Le départ des Morisques après leurs révoltes de Grenade
Noël 1568
Musée du Prado
La révolte des Morisques de Grenade Noël 1568 l'échec de la cohabitation de l'islam et la chrétienté dans l'Europe moderne du XVI éme siècle à nos jours
La prise de Grenade par Isabelle de Castille et Ferdinand d’Aragon en 1492 fut loin d’avoir réglé définitivement la question de la coexistence des populations chrétiennes et des communautés musulmanes qui, après environ 800 ans de présence dans la péninsule ibérique, subsistaient encore dans cette région. De fait les Morisques, descendants des Maures, musulmans espagnols convertis par force au catholicisme (1502-1611) étaient devenus sujets de « Sa Majesté très Catholique » le souverain d’Espagne mais la question religieuse n’avait été traitée qu’en partie.
Quelle avait été la sincérité de leur conversion au christianisme ? Surtout dans un espace méditerranéen où Soliman le Magnifique « Commandeur des Croyants » a repris le flambeau de la Guerre Sainte ?
Ainsi dès la Noël 1568 les événements vont- ils se précipiter et, ce qui à l’origine n’avait été qu’un soulèvement dont le cœur de la rébellion est Grenade et où il faut sévir : on décide d'expulser les Morisques en 1569 : plusieurs milliers de personnes sont déplacées sous escorte mais l'affaire, ne va pas tarder à se transformer en guerre ouverte.

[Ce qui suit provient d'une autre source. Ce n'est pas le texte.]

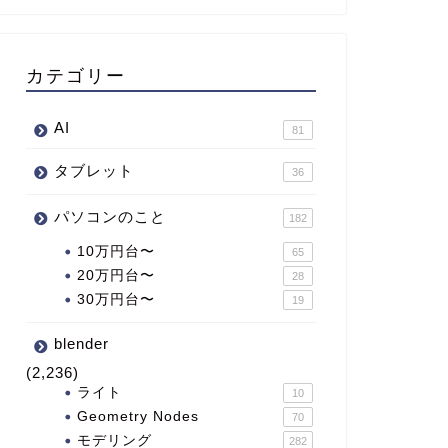
カテゴリー
AI
81
タブレット
36
パソコンのこと
182
10万円台〜
65
20万円台〜
28
30万円台〜
19
blender
(2,236)
ライト
10
Geometry Nodes
70
モデリング
282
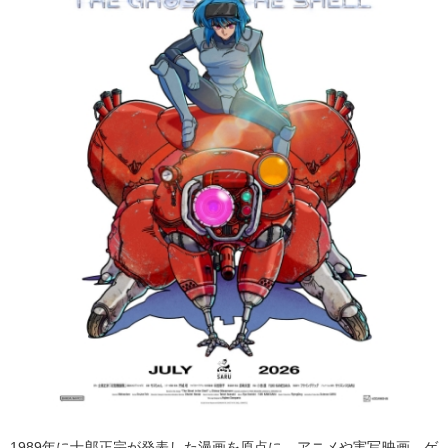
1989年に士郎正宗が発表した漫画を原点に、アニメや実写映画、ゲ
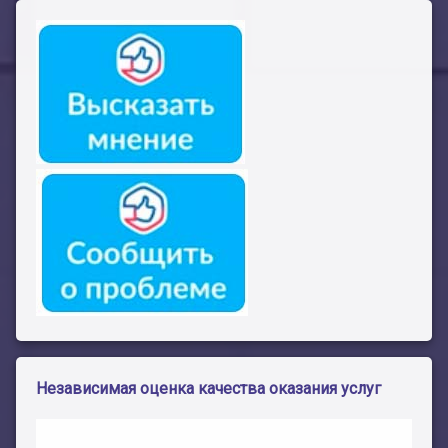
Независимая оценка качества оказания услуг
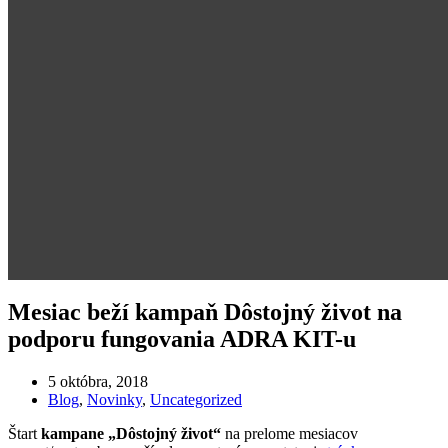
Mesiac beží kampaň Dôstojný život na
podporu fungovania ADRA KIT-u
5 októbra, 2018
Blog
,
Novinky
,
Uncategorized
Štart
kampane „Dôstojný život“
na prelome mesiacov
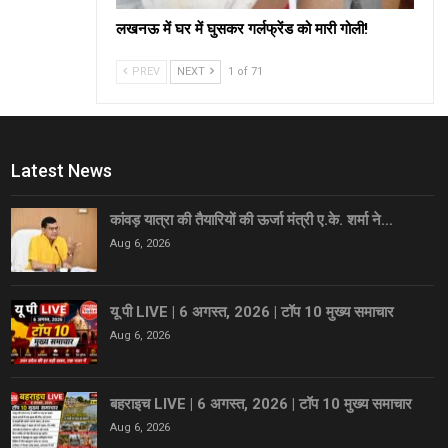
लखनऊ में घर में घुसकर गर्लफ्रेंड को मारी गोली!
PREV
NEXT
1 of 71
Latest News
कांवड़ यात्रा की तैयारियों की ऊर्जा मंत्री ए.के. शर्मा ने…
Aug 6, 2026
यू पी LIVE | 6 अगस्त, 2026 | टॉप 10 मुख्य समाचार
Aug 6, 2026
बहराइच LIVE | 6 अगस्त, 2026 | टॉप 10 मुख्य समाचार
Aug 6, 2026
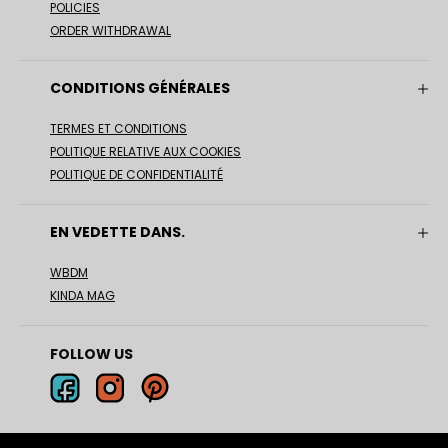
POLICIES
ORDER WITHDRAWAL
CONDITIONS GÉNÉRALES
TERMES ET CONDITIONS
POLITIQUE RELATIVE AUX COOKIES
POLITIQUE DE CONFIDENTIALITÉ
EN VEDETTE DANS.
WBDM
KINDA MAG
FOLLOW US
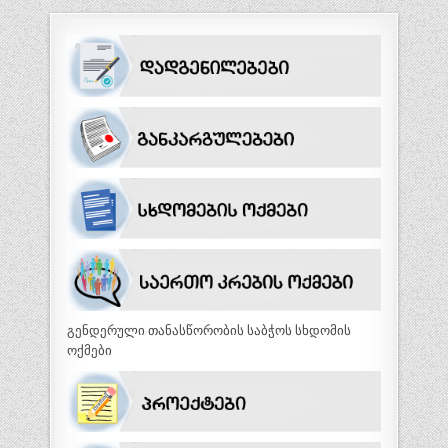
გენდერული თანასწორობის საბჭოს სხდომის
ოქმები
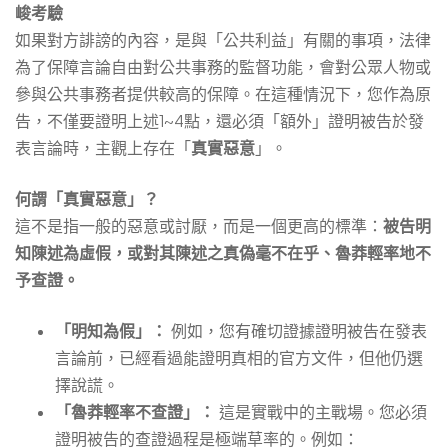
峻考驗
如果對方誹謗的內容，是與「公共利益」有關的事項，法律
為了保障言論自由對公共事務的監督功能，會對公眾人物或
參與公共事務者提供較高的保障。在這種情況下，您作為原
告，不僅要證明上述1~4點，還必須「額外」證明被告於發
表言論時，主觀上存在「
真實惡意
」。
何謂「真實惡意」？
這不是指一般的惡意或討厭，而是一個更高的標準：
被告明
知陳述為虛假，或對其陳述之真偽毫不在乎、魯莽輕率地不
予查證。
「明知為假」：
例如，您有確切證據證明被告在發表
言論前，已經看過能證明真相的官方文件，但他仍選
擇說謊。
「魯莽輕率不查證」：
這是實戰中的主戰場。您必須
證明被告的查證過程是極端草率的。例如：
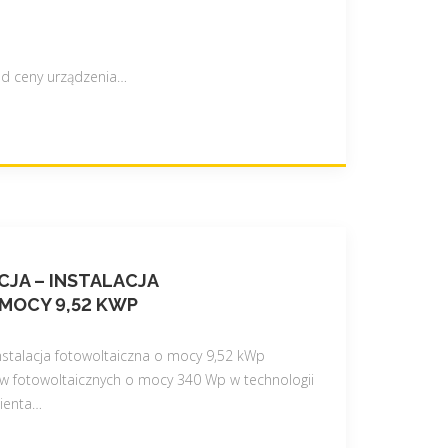
od ceny urządzenia
…
JA – INSTALACJA
MOCY 9,52 KWP
instalacja fotowoltaiczna o mocy 9,52 kWp
 fotowoltaicznych o mocy 340 Wp w technologii
ienta
…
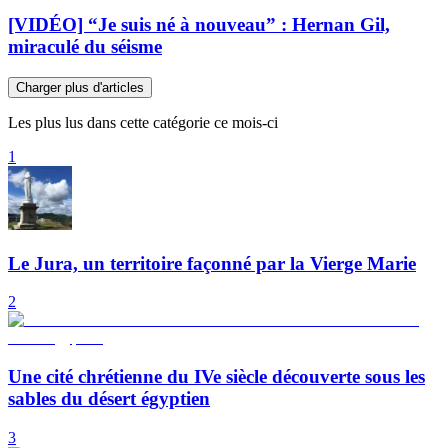
[VIDÉO] “Je suis né à nouveau” : Hernan Gil,
miraculé du séisme
Charger plus d'articles
Les plus lus dans cette catégorie ce mois-ci
1
Le Jura, un territoire façonné par la Vierge Marie
2
Une cité chrétienne du IVe siècle découverte sous les
sables du désert égyptien
3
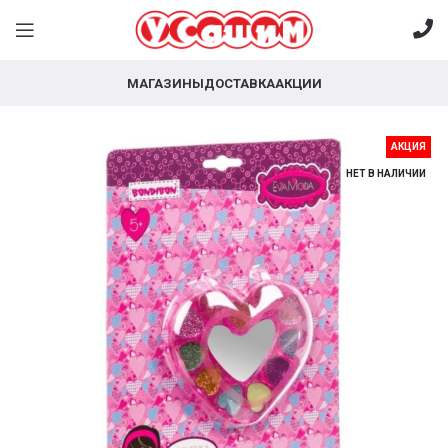
МАГАЗИНЫ
ДОСТАВКА
АКЦИИ
АКЦИЯ
НЕТ В НАЛИЧИИ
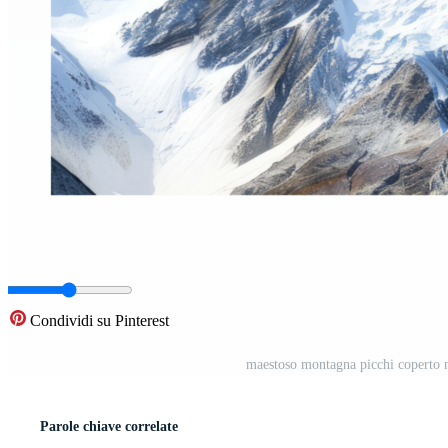
Condividi su Pinterest
maestoso montagna picchi coperto n
Parole chiave correlate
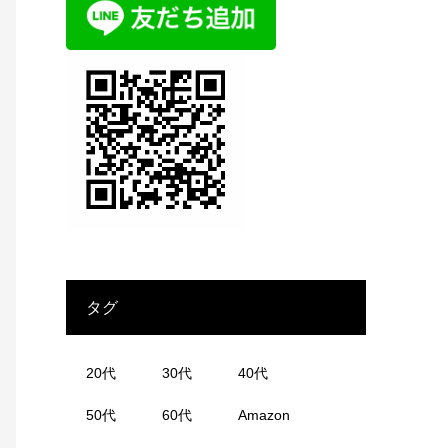
タグ
20代
30代
40代
50代
60代
Amazon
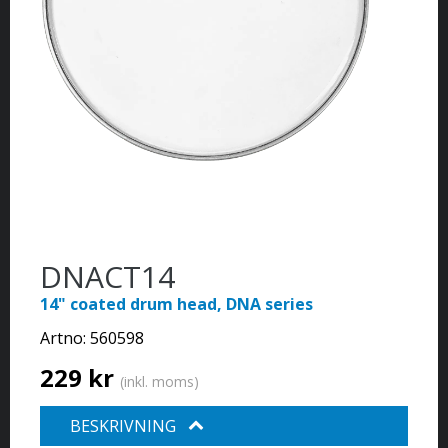
DNACT14
14" coated drum head, DNA series
Artno:
560598
229 kr
(inkl. moms)
BESKRIVNING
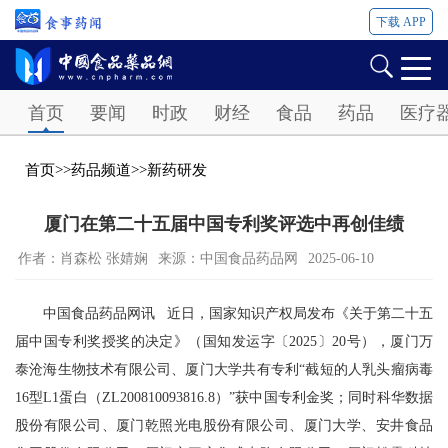
下载 APP
Password
首页
要闻
时政
财经
食品
药品
医疗
首页
>>
药品频道
>>
新药研发
厦门在第二十五届中国专利奖评选中再创佳绩
作者：肖森松 张婧娴
来源：中国食品药品网
2025-06-10
中国食品药品网讯 近日，国家知识产权局发布《关于第二十五
届中国专利奖授奖的决定》（国知发运字〔2025〕20号），厦门万
泰沧海生物技术有限公司、厦门大学共有专利“截短的人乳头瘤病毒
16型L1蛋白（ZL200810093816.8）”获中国专利金奖；同时科华数据
股份有限公司、厦门乾照光电股份有限公司、厦门大学、安井食品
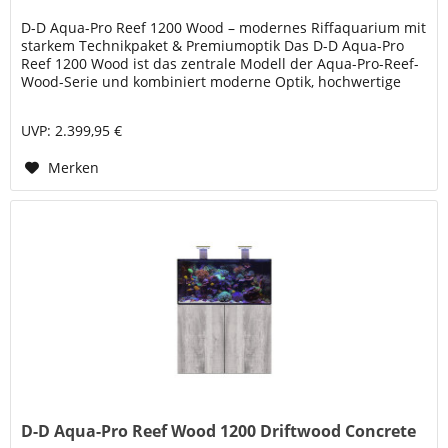
D-D Aqua-Pro Reef 1200 Wood – modernes Riffaquarium mit
starkem Technikpaket & Premiumoptik Das D-D Aqua-Pro
Reef 1200 Wood ist das zentrale Modell der Aqua-Pro-Reef-
Wood-Serie und kombiniert moderne Optik, hochwertige
Glasqualität und...
UVP: 2.399,95 €
Merken
D-D Aqua-Pro Reef Wood 1200 Driftwood Concrete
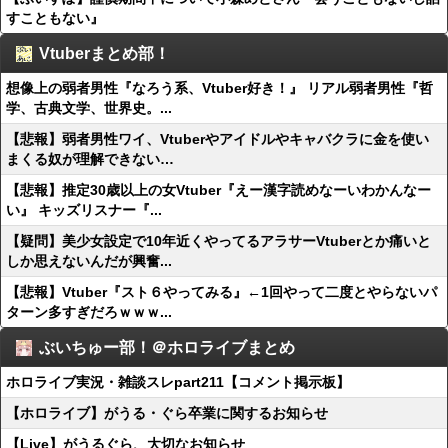
すこともない』
Vtuberまとめ部！
想像上の弱者男性『なろう系、Vtuber好き！』 リアル弱者男性『哲
学、古典文学、世界史。...
【悲報】弱者男性ワイ、Vtuberやアイドルやキャバクラに金を使い
まくる奴が理解できない…
【悲報】推定30歳以上の女Vtuber『えー漢字読めなーいわかんなー
い』 キッズリスナー『...
【疑問】美少女設定で10年近くやってるアラサーVtuberとか痛いと
しか思えないんだが興奮...
【悲報】Vtuber『スト６やってみる』←1回やって二度とやらないパ
ターン多すぎだろｗｗｗ...
ぶいちゅー部！＠ホロライブまとめ
ホロライブ実況・雑談スレpart211【コメント掲示板】
【ホロライブ】がうる・ぐら卒業に関するお知らせ
【Live】がうるぐら、大切なお知らせ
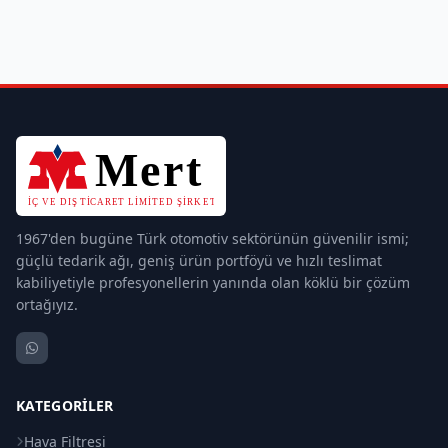
1967'den bugüne Türk otomotiv sektörünün güvenilir ismi;
güçlü tedarik ağı, geniş ürün portföyü ve hızlı teslimat
kabiliyetiyle profesyonellerin yanında olan köklü bir çözüm
ortağıyız.
KATEGORILER
Hava Filtresi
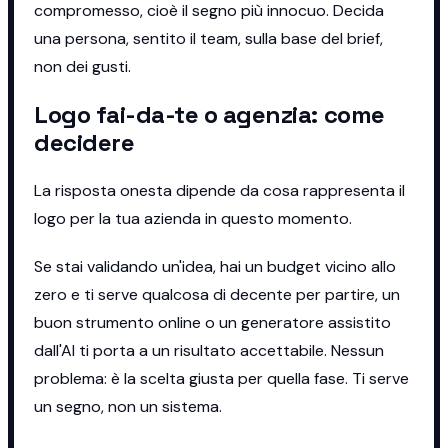
compromesso, cioè il segno più innocuo. Decida
una persona, sentito il team, sulla base del brief,
non dei gusti.
Logo fai-da-te o agenzia: come
decidere
La risposta onesta dipende da cosa rappresenta il
logo per la tua azienda in questo momento.
Se stai validando un'idea, hai un budget vicino allo
zero e ti serve qualcosa di decente per partire, un
buon strumento online o un generatore assistito
dall'AI ti porta a un risultato accettabile. Nessun
problema: è la scelta giusta per quella fase. Ti serve
un segno, non un sistema.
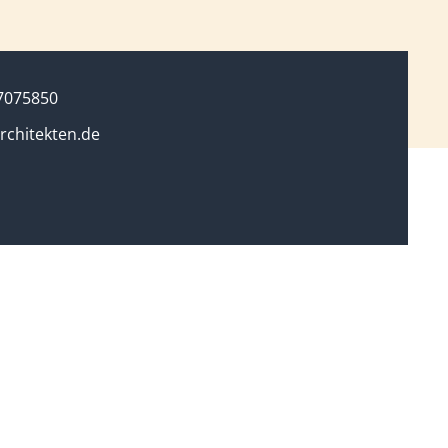
7075850
rchitekten.de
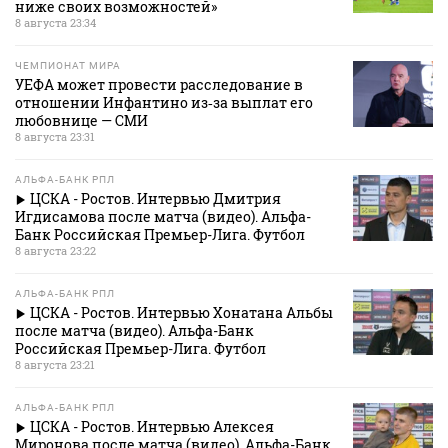
ниже своих возможностей»
8 августа 23:34
ЧЕМПИОНАТ МИРА
УЕФА может провести расследование в
отношении Инфантино из‑за выплат его
любовнице — СМИ
8 августа 23:31
АЛЬФА-БАНК РПЛ
ЦСКА - Ростов. Интервью Дмитрия
Игдисамова после матча (видео). Альфа-
Банк Российская Премьер-Лига. Футбол
8 августа 23:22
АЛЬФА-БАНК РПЛ
ЦСКА - Ростов. Интервью Хонатана Альбы
после матча (видео). Альфа-Банк
Российская Премьер-Лига. Футбол
8 августа 23:21
АЛЬФА-БАНК РПЛ
ЦСКА - Ростов. Интервью Алексея
Миронова после матча (видео). Альфа-Банк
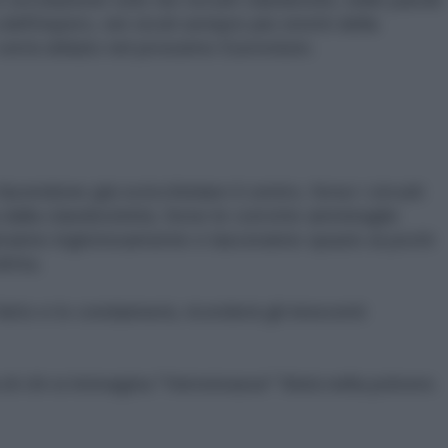
dell'impero, nei vicoli sempre più stretti della
verrà obliato nel prossimo Eurovision.
facendone già scricchiolare il centro, forse i circuiti
 dalla clandestinità, forse le corrotte ammiraglie
deranno ingloriosamente e lasceranno spazio ai pochi
ritta.
atto e lo condannerà, ricorderà gli innocenti
 di chi si immagina "Herrenrasse" finirà nella polvere.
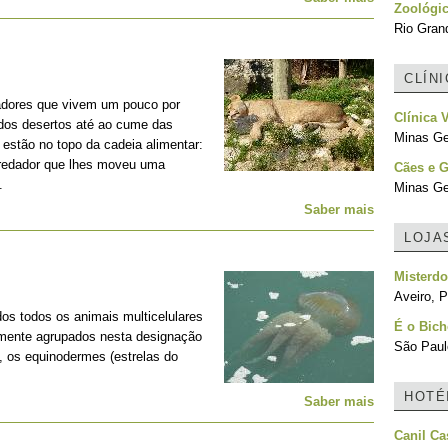
Zoológi
Rio Grand
CLÍN
adores que vivem um pouco por
Clínica 
 dos desertos até ao cume das
Minas Ger
estão no topo da cadeia alimentar:
predador que lhes moveu uma
Cães e 
.
Minas Ger
Saber mais
LOJA
Misterd
Aveiro, P
os todos os animais multicelulares
É o Bich
lmente agrupados nesta designação
São Paulo
, os equinodermes (estrelas do
HOTÉ
Saber mais
Canil Ca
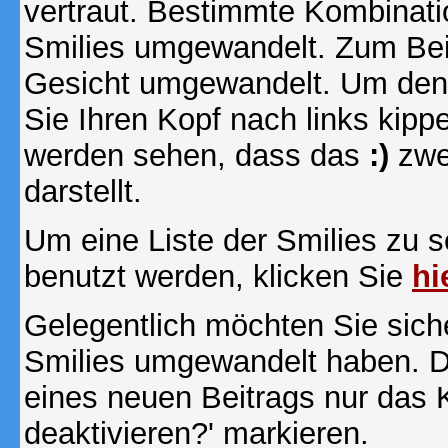
vertraut. Bestimmte Kombinati
Smilies umgewandelt. Zum Bei
Gesicht umgewandelt. Um den
Sie Ihren Kopf nach links kipp
werden sehen, dass das
:)
zwe
darstellt.
Um eine Liste der Smilies zu 
benutzt werden, klicken Sie
hi
Gelegentlich möchten Sie siche
Smilies umgewandelt haben. D
eines neuen Beitrags nur das 
deaktivieren?' markieren.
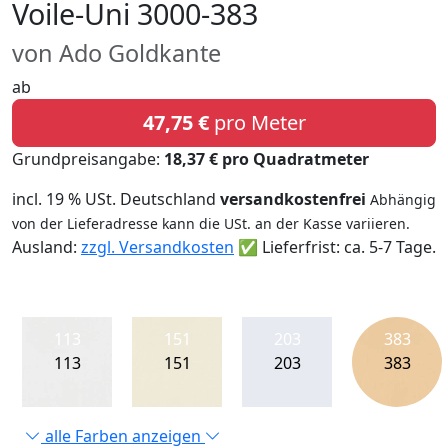
Voile-Uni 3000-383
von Ado Goldkante
ab
47,75 €
pro Meter
Grundpreisangabe:
18,37 € pro Quadratmeter
incl. 19 % USt. Deutschland
versandkostenfrei
Abhängig
von der Lieferadresse kann die USt. an der Kasse variieren.
Ausland:
zzgl. Versandkosten
✅ Lieferfrist: ca. 5-7 Tage.
113
151
203
383
113
151
203
383
alle Farben anzeigen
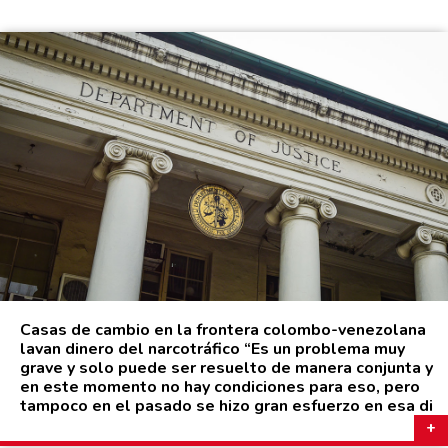
Casas de cambio en la frontera colombo-venezolana
lavan dinero del narcotráfico “Es un problema muy
grave y solo puede ser resuelto de manera conjunta y
en este momento no hay condiciones para eso, pero
tampoco en el pasado se hizo gran esfuerzo en esa di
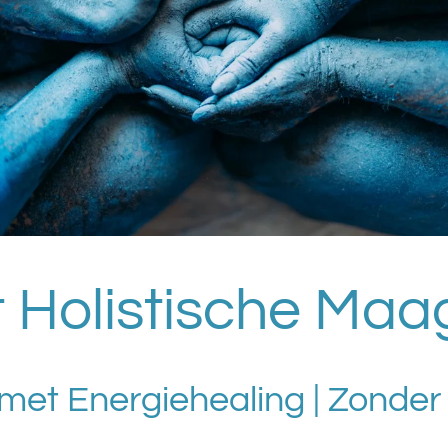
t Holistische Ma
 met Energiehealing | Zonder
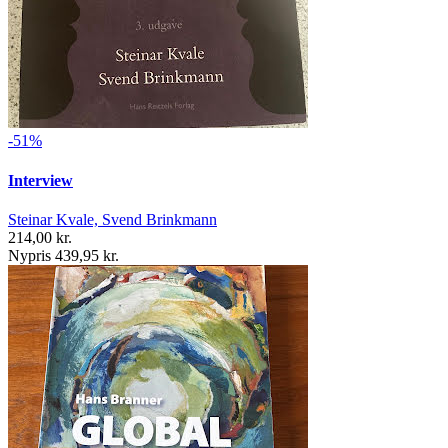
-51%
Interview
Steinar Kvale, Svend Brinkmann
214,00 kr.
Nypris 439,95 kr.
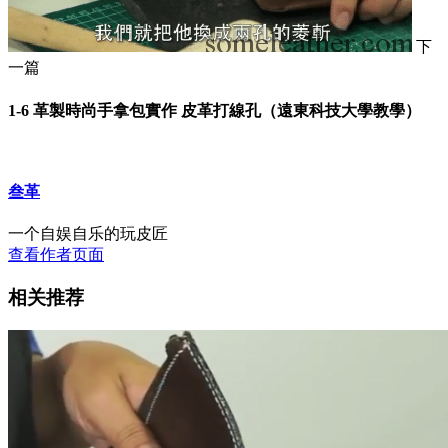
下
一篇
1-6 革製時尚手拿包實作 皮革打線孔（遠東科技大學教學）
叁革
一个自娱自乐的玩皮匠
查看作者页面
相关推荐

L’Armada de Soliman le Magnifique – la plus puissante du XVI° siècle, dit-on - interviendra-t-elle pour secourir ceux qu’il nomme lui-même « ses frères en islam » ?
Rien n'est moins sûr car le sultan est occupé à Chypre et les barbaresques se contentent d'engranger des bénéfices. Révoltes après révoltes dans la province où les Morisques ont été déplacés, les Espagnols décident de pratiquer à grande échelle ce qui avait été choisi pour Grenade l'expulsion de tous les Morisques de la province.
Cette solution n'a eu pour effet que de déplacer le problème ailleurs et la méfiance va croitre là où les Morisques ont été déplacés. La désunion de ces deniers et de leurs chefs font qu'après 1570 il n'y eut plus de révoltes locales mais l'on craignait toujours ces populations déplacées et dès 1582 est née l'idée de les expulser définitivement de toute l'Espagne. Un moment rejetée l'idée est admise par Phippe III en 1608 et l'affaire s'est déroulée entre 1609 et 1614.
Cet épisode de l’histoire espagnole nous démontre quelle est la fragilité d’une société qui n’a pas eu la précaution de séparer la sphère religieuse – éminemment personnelle – et la sphère politique qui est du domaine de l’Etat. Cette absence de distingo (apporté par les Lumières et la révolution française) ne pouvait que conduire à la crise dont le xvi° siècle fut le théâtre privilégié. Il convient de préciser ici que le concept de « laïcité » (dévoyée parfois sous la forme cryptoidéologique du « laïcisme ») ne vit le jour et son application dans les faits que sous la III° République selon des modalités qui sont encore loin d’avoir apporté une réponse satisfaisante et globale à cette question.